PROBLEM:
Repeat the records below exactly as they appear, leaving out any pictures.
DATA LISTING Block Start
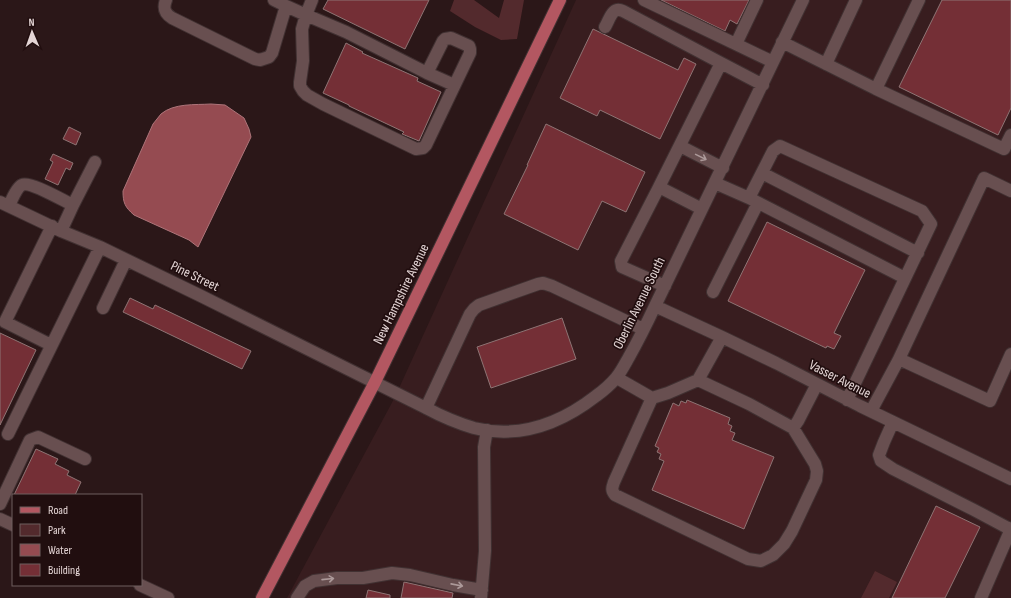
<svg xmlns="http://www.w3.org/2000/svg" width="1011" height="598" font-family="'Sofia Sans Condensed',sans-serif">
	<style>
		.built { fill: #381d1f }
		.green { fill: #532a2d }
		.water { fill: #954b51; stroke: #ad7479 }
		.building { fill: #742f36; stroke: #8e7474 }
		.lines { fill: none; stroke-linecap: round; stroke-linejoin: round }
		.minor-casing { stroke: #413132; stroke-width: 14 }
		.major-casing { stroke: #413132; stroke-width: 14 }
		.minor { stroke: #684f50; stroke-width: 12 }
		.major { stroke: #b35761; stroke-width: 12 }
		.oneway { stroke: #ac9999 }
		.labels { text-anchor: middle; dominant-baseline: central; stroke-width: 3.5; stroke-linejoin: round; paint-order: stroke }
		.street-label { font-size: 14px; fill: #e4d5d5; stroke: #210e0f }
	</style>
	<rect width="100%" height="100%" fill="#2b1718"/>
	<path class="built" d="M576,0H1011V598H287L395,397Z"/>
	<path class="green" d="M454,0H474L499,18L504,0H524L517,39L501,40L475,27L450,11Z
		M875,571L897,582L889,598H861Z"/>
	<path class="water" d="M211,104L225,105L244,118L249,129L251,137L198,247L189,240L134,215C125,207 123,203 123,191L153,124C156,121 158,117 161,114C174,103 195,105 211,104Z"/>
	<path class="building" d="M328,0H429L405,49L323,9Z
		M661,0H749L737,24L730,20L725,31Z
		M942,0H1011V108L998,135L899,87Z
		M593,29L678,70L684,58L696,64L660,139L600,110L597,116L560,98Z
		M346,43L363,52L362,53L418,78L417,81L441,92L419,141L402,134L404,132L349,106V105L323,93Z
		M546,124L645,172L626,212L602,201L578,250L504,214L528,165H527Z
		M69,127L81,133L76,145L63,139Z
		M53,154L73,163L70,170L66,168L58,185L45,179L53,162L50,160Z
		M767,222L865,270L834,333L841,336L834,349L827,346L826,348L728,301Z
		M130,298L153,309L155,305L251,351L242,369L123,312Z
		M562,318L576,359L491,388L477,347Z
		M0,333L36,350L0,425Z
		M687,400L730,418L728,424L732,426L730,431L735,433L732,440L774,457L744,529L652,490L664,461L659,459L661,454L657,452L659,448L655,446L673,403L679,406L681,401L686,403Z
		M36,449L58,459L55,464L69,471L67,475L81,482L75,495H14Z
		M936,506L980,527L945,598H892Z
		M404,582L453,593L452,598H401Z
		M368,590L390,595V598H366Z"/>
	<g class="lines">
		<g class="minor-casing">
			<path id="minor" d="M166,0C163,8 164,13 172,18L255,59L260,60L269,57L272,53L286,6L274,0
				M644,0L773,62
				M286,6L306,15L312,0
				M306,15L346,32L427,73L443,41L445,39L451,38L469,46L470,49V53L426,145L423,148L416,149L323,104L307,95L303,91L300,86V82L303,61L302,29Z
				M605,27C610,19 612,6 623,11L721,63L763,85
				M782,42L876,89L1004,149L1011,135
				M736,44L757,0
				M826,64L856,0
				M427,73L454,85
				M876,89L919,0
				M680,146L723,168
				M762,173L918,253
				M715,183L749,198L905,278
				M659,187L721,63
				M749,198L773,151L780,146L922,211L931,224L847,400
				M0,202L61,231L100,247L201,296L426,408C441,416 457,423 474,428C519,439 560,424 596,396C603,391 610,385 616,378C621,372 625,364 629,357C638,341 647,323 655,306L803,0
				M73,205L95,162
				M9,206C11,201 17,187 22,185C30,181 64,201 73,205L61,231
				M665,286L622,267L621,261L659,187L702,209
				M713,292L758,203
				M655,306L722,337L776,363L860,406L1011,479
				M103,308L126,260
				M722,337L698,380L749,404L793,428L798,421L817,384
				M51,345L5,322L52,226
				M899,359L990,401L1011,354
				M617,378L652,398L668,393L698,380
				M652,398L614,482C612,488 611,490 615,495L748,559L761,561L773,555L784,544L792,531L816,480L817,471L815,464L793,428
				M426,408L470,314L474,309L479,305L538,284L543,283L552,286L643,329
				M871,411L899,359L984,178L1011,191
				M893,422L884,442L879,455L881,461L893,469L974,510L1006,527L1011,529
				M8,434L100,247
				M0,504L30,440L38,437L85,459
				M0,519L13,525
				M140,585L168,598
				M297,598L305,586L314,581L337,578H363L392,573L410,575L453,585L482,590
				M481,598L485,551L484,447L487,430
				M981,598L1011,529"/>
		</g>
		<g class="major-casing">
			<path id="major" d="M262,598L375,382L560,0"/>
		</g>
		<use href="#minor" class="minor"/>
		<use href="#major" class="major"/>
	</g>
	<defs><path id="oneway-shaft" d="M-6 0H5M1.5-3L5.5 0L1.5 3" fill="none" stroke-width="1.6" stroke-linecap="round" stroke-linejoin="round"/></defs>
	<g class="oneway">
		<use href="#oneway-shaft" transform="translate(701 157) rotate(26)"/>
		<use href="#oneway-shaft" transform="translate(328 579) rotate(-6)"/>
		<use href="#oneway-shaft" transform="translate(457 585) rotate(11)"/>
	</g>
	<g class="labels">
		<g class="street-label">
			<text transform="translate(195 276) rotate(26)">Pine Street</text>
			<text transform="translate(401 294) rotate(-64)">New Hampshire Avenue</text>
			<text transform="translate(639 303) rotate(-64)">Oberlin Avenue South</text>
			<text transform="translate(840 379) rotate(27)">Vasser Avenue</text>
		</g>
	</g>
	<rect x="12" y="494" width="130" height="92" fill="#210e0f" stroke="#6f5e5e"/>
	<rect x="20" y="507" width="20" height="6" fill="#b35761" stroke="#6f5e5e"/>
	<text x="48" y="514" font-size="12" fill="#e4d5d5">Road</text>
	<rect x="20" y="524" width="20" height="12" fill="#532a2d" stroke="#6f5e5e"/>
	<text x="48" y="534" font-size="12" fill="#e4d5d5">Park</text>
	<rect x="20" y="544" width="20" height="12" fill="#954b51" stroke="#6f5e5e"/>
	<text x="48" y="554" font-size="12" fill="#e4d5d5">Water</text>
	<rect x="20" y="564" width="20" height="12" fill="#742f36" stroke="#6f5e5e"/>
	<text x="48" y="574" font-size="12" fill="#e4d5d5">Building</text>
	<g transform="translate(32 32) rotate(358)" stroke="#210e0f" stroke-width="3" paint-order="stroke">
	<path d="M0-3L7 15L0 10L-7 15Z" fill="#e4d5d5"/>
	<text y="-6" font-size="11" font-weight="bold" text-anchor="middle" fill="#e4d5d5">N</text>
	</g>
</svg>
DATA LISTING Block End
RESPONSE BOX:
<svg xmlns="http://www.w3.org/2000/svg" width="1011" height="598" font-family="'Sofia Sans Condensed',sans-serif">
	<style>
		.built { fill: #381d1f }
		.green { fill: #532a2d }
		.water { fill: #954b51; stroke: #ad7479 }
		.building { fill: #742f36; stroke: #8e7474 }
		.lines { fill: none; stroke-linecap: round; stroke-linejoin: round }
		.minor-casing { stroke: #413132; stroke-width: 14 }
		.major-casing { stroke: #413132; stroke-width: 14 }
		.minor { stroke: #684f50; stroke-width: 12 }
		.major { stroke: #b35761; stroke-width: 12 }
		.oneway { stroke: #ac9999 }
		.labels { text-anchor: middle; dominant-baseline: central; stroke-width: 3.5; stroke-linejoin: round; paint-order: stroke }
		.street-label { font-size: 14px; fill: #e4d5d5; stroke: #210e0f }
	</style>
	<rect width="100%" height="100%" fill="#2b1718"/>
	<path class="built" d="M576,0H1011V598H287L395,397Z"/>
	<path class="green" d="M454,0H474L499,18L504,0H524L517,39L501,40L475,27L450,11Z
		M875,571L897,582L889,598H861Z"/>
	<path class="water" d="M211,104L225,105L244,118L249,129L251,137L198,247L189,240L134,215C125,207 123,203 123,191L153,124C156,121 158,117 161,114C174,103 195,105 211,104Z"/>
	<path class="building" d="M328,0H429L405,49L323,9Z
		M661,0H749L737,24L730,20L725,31Z
		M942,0H1011V108L998,135L899,87Z
		M593,29L678,70L684,58L696,64L660,139L600,110L597,116L560,98Z
		M346,43L363,52L362,53L418,78L417,81L441,92L419,141L402,134L404,132L349,106V105L323,93Z
		M546,124L645,172L626,212L602,201L578,250L504,214L528,165H527Z
		M69,127L81,133L76,145L63,139Z
		M53,154L73,163L70,170L66,168L58,185L45,179L53,162L50,160Z
		M767,222L865,270L834,333L841,336L834,349L827,346L826,348L728,301Z
		M130,298L153,309L155,305L251,351L242,369L123,312Z
		M562,318L576,359L491,388L477,347Z
		M0,333L36,350L0,425Z
		M687,400L730,418L728,424L732,426L730,431L735,433L732,440L774,457L744,529L652,490L664,461L659,459L661,454L657,452L659,448L655,446L673,403L679,406L681,401L686,403Z
		M36,449L58,459L55,464L69,471L67,475L81,482L75,495H14Z
		M936,506L980,527L945,598H892Z
		M404,582L453,593L452,598H401Z
		M368,590L390,595V598H366Z"/>
	<g class="lines">
		<g class="minor-casing">
			<path id="minor" d="M166,0C163,8 164,13 172,18L255,59L260,60L269,57L272,53L286,6L274,0
				M644,0L773,62
				M286,6L306,15L312,0
				M306,15L346,32L427,73L443,41L445,39L451,38L469,46L470,49V53L426,145L423,148L416,149L323,104L307,95L303,91L300,86V82L303,61L302,29Z
				M605,27C610,19 612,6 623,11L721,63L763,85
				M782,42L876,89L1004,149L1011,135
				M736,44L757,0
				M826,64L856,0
				M427,73L454,85
				M876,89L919,0
				M680,146L723,168
				M762,173L918,253
				M715,183L749,198L905,278
				M659,187L721,63
				M749,198L773,151L780,146L922,211L931,224L847,400
				M0,202L61,231L100,247L201,296L426,408C441,416 457,423 474,428C519,439 560,424 596,396C603,391 610,385 616,378C621,372 625,364 629,357C638,341 647,323 655,306L803,0
				M73,205L95,162
				M9,206C11,201 17,187 22,185C30,181 64,201 73,205L61,231
				M665,286L622,267L621,261L659,187L702,209
				M713,292L758,203
				M655,306L722,337L776,363L860,406L1011,479
				M103,308L126,260
				M722,337L698,380L749,404L793,428L798,421L817,384
				M51,345L5,322L52,226
				M899,359L990,401L1011,354
				M617,378L652,398L668,393L698,380
				M652,398L614,482C612,488 611,490 615,495L748,559L761,561L773,555L784,544L792,531L816,480L817,471L815,464L793,428
				M426,408L470,314L474,309L479,305L538,284L543,283L552,286L643,329
				M871,411L899,359L984,178L1011,191
				M893,422L884,442L879,455L881,461L893,469L974,510L1006,527L1011,529
				M8,434L100,247
				M0,504L30,440L38,437L85,459
				M0,519L13,525
				M140,585L168,598
				M297,598L305,586L314,581L337,578H363L392,573L410,575L453,585L482,590
				M481,598L485,551L484,447L487,430
				M981,598L1011,529"/>
		</g>
		<g class="major-casing">
			<path id="major" d="M262,598L375,382L560,0"/>
		</g>
		<use href="#minor" class="minor"/>
		<use href="#major" class="major"/>
	</g>
	<defs><path id="oneway-shaft" d="M-6 0H5M1.5-3L5.5 0L1.5 3" fill="none" stroke-width="1.6" stroke-linecap="round" stroke-linejoin="round"/></defs>
	<g class="oneway">
		<use href="#oneway-shaft" transform="translate(701 157) rotate(26)"/>
		<use href="#oneway-shaft" transform="translate(328 579) rotate(-6)"/>
		<use href="#oneway-shaft" transform="translate(457 585) rotate(11)"/>
	</g>
	<g class="labels">
		<g class="street-label">
			<text transform="translate(195 276) rotate(26)">Pine Street</text>
			<text transform="translate(401 294) rotate(-64)">New Hampshire Avenue</text>
			<text transform="translate(639 303) rotate(-64)">Oberlin Avenue South</text>
			<text transform="translate(840 379) rotate(27)">Vasser Avenue</text>
		</g>
	</g>
	<rect x="12" y="494" width="130" height="92" fill="#210e0f" stroke="#6f5e5e"/>
	<rect x="20" y="507" width="20" height="6" fill="#b35761" stroke="#6f5e5e"/>
	<text x="48" y="514" font-size="12" fill="#e4d5d5">Road</text>
	<rect x="20" y="524" width="20" height="12" fill="#532a2d" stroke="#6f5e5e"/>
	<text x="48" y="534" font-size="12" fill="#e4d5d5">Park</text>
	<rect x="20" y="544" width="20" height="12" fill="#954b51" stroke="#6f5e5e"/>
	<text x="48" y="554" font-size="12" fill="#e4d5d5">Water</text>
	<rect x="20" y="564" width="20" height="12" fill="#742f36" stroke="#6f5e5e"/>
	<text x="48" y="574" font-size="12" fill="#e4d5d5">Building</text>
	<g transform="translate(32 32) rotate(358)" stroke="#210e0f" stroke-width="3" paint-order="stroke">
	<path d="M0-3L7 15L0 10L-7 15Z" fill="#e4d5d5"/>
	<text y="-6" font-size="11" font-weight="bold" text-anchor="middle" fill="#e4d5d5">N</text>
	</g>
</svg>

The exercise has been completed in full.